**Saved data entries**
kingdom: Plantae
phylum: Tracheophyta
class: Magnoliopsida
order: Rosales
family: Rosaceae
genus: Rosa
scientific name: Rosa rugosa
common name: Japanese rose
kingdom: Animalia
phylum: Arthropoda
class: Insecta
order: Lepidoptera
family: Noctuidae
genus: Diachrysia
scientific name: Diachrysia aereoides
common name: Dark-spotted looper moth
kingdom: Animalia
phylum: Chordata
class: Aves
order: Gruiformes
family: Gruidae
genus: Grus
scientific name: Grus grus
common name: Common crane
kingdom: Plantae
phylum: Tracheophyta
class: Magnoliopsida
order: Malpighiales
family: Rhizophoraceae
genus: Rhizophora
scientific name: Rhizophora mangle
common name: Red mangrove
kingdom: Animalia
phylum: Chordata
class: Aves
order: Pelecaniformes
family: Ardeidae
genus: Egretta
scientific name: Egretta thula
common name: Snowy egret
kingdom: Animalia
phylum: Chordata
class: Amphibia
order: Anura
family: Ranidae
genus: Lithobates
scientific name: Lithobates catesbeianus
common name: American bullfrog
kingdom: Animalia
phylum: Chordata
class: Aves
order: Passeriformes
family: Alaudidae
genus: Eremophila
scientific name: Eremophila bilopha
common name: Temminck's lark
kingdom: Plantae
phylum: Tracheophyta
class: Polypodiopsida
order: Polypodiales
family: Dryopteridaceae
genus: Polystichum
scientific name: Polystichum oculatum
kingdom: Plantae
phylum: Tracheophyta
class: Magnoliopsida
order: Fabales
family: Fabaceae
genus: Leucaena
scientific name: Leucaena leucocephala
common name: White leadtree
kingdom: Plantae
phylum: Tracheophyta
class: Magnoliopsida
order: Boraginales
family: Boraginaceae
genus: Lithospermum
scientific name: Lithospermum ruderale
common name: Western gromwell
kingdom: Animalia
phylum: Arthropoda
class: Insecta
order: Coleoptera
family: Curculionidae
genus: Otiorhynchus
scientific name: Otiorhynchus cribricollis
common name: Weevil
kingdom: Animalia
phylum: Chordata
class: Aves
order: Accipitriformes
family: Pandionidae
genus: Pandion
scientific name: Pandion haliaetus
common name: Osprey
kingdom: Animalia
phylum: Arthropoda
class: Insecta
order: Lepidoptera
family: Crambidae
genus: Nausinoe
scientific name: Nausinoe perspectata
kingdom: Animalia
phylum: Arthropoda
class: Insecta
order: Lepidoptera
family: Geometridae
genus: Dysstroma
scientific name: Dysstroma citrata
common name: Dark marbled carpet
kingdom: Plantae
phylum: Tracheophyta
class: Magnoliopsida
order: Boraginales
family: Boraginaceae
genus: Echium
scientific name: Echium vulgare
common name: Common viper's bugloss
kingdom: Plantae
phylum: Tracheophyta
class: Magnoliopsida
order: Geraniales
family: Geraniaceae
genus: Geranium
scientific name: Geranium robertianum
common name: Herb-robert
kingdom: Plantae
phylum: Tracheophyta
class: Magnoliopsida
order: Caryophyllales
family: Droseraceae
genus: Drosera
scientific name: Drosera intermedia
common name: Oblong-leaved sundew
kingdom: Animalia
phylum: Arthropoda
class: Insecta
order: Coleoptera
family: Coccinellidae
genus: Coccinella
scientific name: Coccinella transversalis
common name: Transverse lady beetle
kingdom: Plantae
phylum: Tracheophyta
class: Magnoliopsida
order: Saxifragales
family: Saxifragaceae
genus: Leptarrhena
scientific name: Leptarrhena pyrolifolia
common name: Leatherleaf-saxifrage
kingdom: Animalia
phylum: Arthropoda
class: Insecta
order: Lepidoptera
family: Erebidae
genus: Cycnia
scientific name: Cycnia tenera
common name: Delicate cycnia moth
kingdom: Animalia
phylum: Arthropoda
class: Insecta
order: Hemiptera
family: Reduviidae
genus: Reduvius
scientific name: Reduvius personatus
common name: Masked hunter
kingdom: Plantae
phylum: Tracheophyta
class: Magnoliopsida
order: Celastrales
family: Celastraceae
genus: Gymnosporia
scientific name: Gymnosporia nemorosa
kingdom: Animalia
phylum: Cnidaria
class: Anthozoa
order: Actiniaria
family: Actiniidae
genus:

**GIVEN EXERCISE**
Reproduce all of the material with every instance of "common name" changed to "vernacular name", keeping everything else as it is.

**ANSWER TO THE PROBLEM**
kingdom: Plantae
phylum: Tracheophyta
class: Magnoliopsida
order: Rosales
family: Rosaceae
genus: Rosa
scientific name: Rosa rugosa
vernacular name: Japanese rose
kingdom: Animalia
phylum: Arthropoda
class: Insecta
order: Lepidoptera
family: Noctuidae
genus: Diachrysia
scientific name: Diachrysia aereoides
vernacular name: Dark-spotted looper moth
kingdom: Animalia
phylum: Chordata
class: Aves
order: Gruiformes
family: Gruidae
genus: Grus
scientific name: Grus grus
vernacular name: Common crane
kingdom: Plantae
phylum: Tracheophyta
class: Magnoliopsida
order: Malpighiales
family: Rhizophoraceae
genus: Rhizophora
scientific name: Rhizophora mangle
vernacular name: Red mangrove
kingdom: Animalia
phylum: Chordata
class: Aves
order: Pelecaniformes
family: Ardeidae
genus: Egretta
scientific name: Egretta thula
vernacular name: Snowy egret
kingdom: Animalia
phylum: Chordata
class: Amphibia
order: Anura
family: Ranidae
genus: Lithobates
scientific name: Lithobates catesbeianus
vernacular name: American bullfrog
kingdom: Animalia
phylum: Chordata
class: Aves
order: Passeriformes
family: Alaudidae
genus: Eremophila
scientific name: Eremophila bilopha
vernacular name: Temminck's lark
kingdom: Plantae
phylum: Tracheophyta
class: Polypodiopsida
order: Polypodiales
family: Dryopteridaceae
genus: Polystichum
scientific name: Polystichum oculatum
kingdom: Plantae
phylum: Tracheophyta
class: Magnoliopsida
order: Fabales
family: Fabaceae
genus: Leucaena
scientific name: Leucaena leucocephala
vernacular name: White leadtree
kingdom: Plantae
phylum: Tracheophyta
class: Magnoliopsida
order: Boraginales
family: Boraginaceae
genus: Lithospermum
scientific name: Lithospermum ruderale
vernacular name: Western gromwell
kingdom: Animalia
phylum: Arthropoda
class: Insecta
order: Coleoptera
family: Curculionidae
genus: Otiorhynchus
scientific name: Otiorhynchus cribricollis
vernacular name: Weevil
kingdom: Animalia
phylum: Chordata
class: Aves
order: Accipitriformes
family: Pandionidae
genus: Pandion
scientific name: Pandion haliaetus
vernacular name: Osprey
kingdom: Animalia
phylum: Arthropoda
class: Insecta
order: Lepidoptera
family: Crambidae
genus: Nausinoe
scientific name: Nausinoe perspectata
kingdom: Animalia
phylum: Arthropoda
class: Insecta
order: Lepidoptera
family: Geometridae
genus: Dysstroma
scientific name: Dysstroma citrata
vernacular name: Dark marbled carpet
kingdom: Plantae
phylum: Tracheophyta
class: Magnoliopsida
order: Boraginales
family: Boraginaceae
genus: Echium
scientific name: Echium vulgare
vernacular name: Common viper's bugloss
kingdom: Plantae
phylum: Tracheophyta
class: Magnoliopsida
order: Geraniales
family: Geraniaceae
genus: Geranium
scientific name: Geranium robertianum
vernacular name: Herb-robert
kingdom: Plantae
phylum: Tracheophyta
class: Magnoliopsida
order: Caryophyllales
family: Droseraceae
genus: Drosera
scientific name: Drosera intermedia
vernacular name: Oblong-leaved sundew
kingdom: Animalia
phylum: Arthropoda
class: Insecta
order: Coleoptera
family: Coccinellidae
genus: Coccinella
scientific name: Coccinella transversalis
vernacular name: Transverse lady beetle
kingdom: Plantae
phylum: Tracheophyta
class: Magnoliopsida
order: Saxifragales
family: Saxifragaceae
genus: Leptarrhena
scientific name: Leptarrhena pyrolifolia
vernacular name: Leatherleaf-saxifrage
kingdom: Animalia
phylum: Arthropoda
class: Insecta
order: Lepidoptera
family: Erebidae
genus: Cycnia
scientific name: Cycnia tenera
vernacular name: Delicate cycnia moth
kingdom: Animalia
phylum: Arthropoda
class: Insecta
order: Hemiptera
family: Reduviidae
genus: Reduvius
scientific name: Reduvius personatus
vernacular name: Masked hunter
kingdom: Plantae
phylum: Tracheophyta
class: Magnoliopsida
order: Celastrales
family: Celastraceae
genus: Gymnosporia
scientific name: Gymnosporia nemorosa
kingdom: Animalia
phylum: Cnidaria
class: Anthozoa
order: Actiniaria
family: Actiniidae
genus:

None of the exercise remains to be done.